"Four!" called Basil Williamson from the doorway, where he had stood unobserved.
"Five!" cried Sophy, and, for the first time since Monseigneur died, she laughed.
"Five times five, and more, if we can get good horses enough!" said Captain Lukovitch.
"I should like to join you, but I must go back and tell General Stenovics that you will consider his message, madame," smiled Lepage.
XXII
JEALOUS OF DEATH
In the end they started thirty strong, including Sophy herself. There were the three Englishmen, Dunstanbury, Basil Williamson, and Henry Brown, Dunstanbury's servant, an old soldier, a good rider and shot. The rest were sturdy young men of Volseni, once destined for the ranks of the Prince of Slavna's artillery; Lukovitch and Peter Vassip led them. Not a married man was among them, for, to his intense indignation, Zerkovitch was left behind in command of the city. Sophy would have this so, and nothing would move her; she would not risk causing Marie Zerkovitch to weep more and to harbor fresh fears of her. So they rode, "without encumbrances," as Dunstanbury said, laughing—his spirits rose inexpressibly as the moment of action came.
Their horses were all that could be mustered in Volseni of a mettle equal to the dash. The little band paraded in the market-place on Friday afternoon; there they were joined by Sophy, who had been to pay a last visit to Monseigneur's grave; she came among them sad, yet seeming more serene. Her spirit was the happier for striking a blow in Monseigneur's name. The rest of them were in high feather; the prospect of the expedition went far to blot out the tragedy of the past and to veil the threatening face of the future. As dusk fell, they rode out of the city gate.
Miklevni lies twenty miles up the course of the river from Slavna; but the river flows there nearly from north to south, turning to the east only four or five miles above the capital.

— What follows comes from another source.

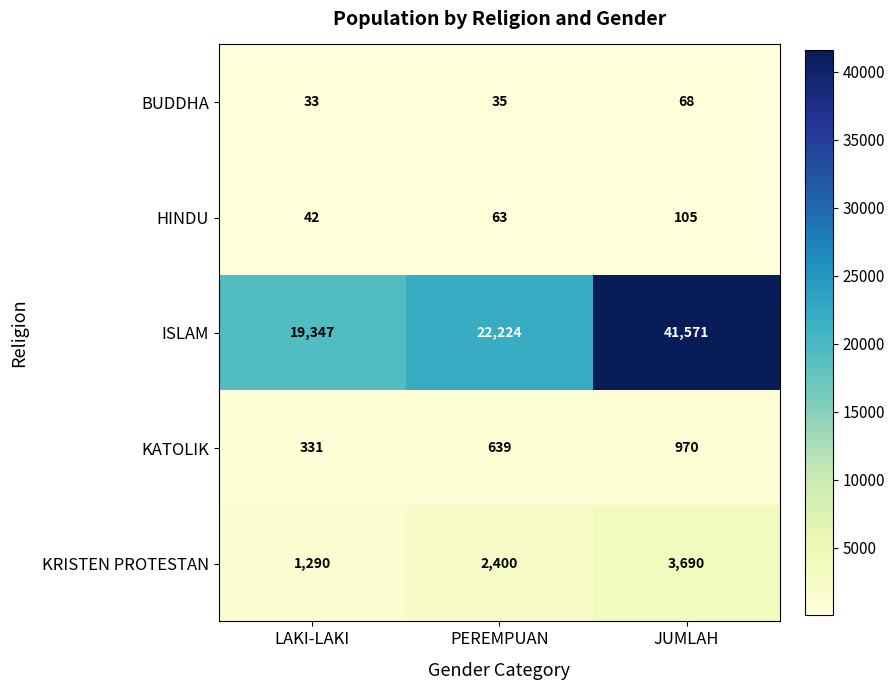

What is the sum of the KRISTEN PROTESTAN values at LAKI-LAKI and PEREMPUAN?

3690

You ride, then, from Volseni to Miklevni almost in a straight line, leaving Slavna away on the left. It is a distance of no more than thirty-five miles or thereabouts, but the first ten consist of a precipitous and rugged descent by a bridle-path from the hills to the valley of the Krath. No pace beyond a walk was possible at any point here, and for the greater part of the way it was necessary to lead the horses. When once the plain was reached, there was good going, sometimes over country roads, sometimes over grass, to Miklevni.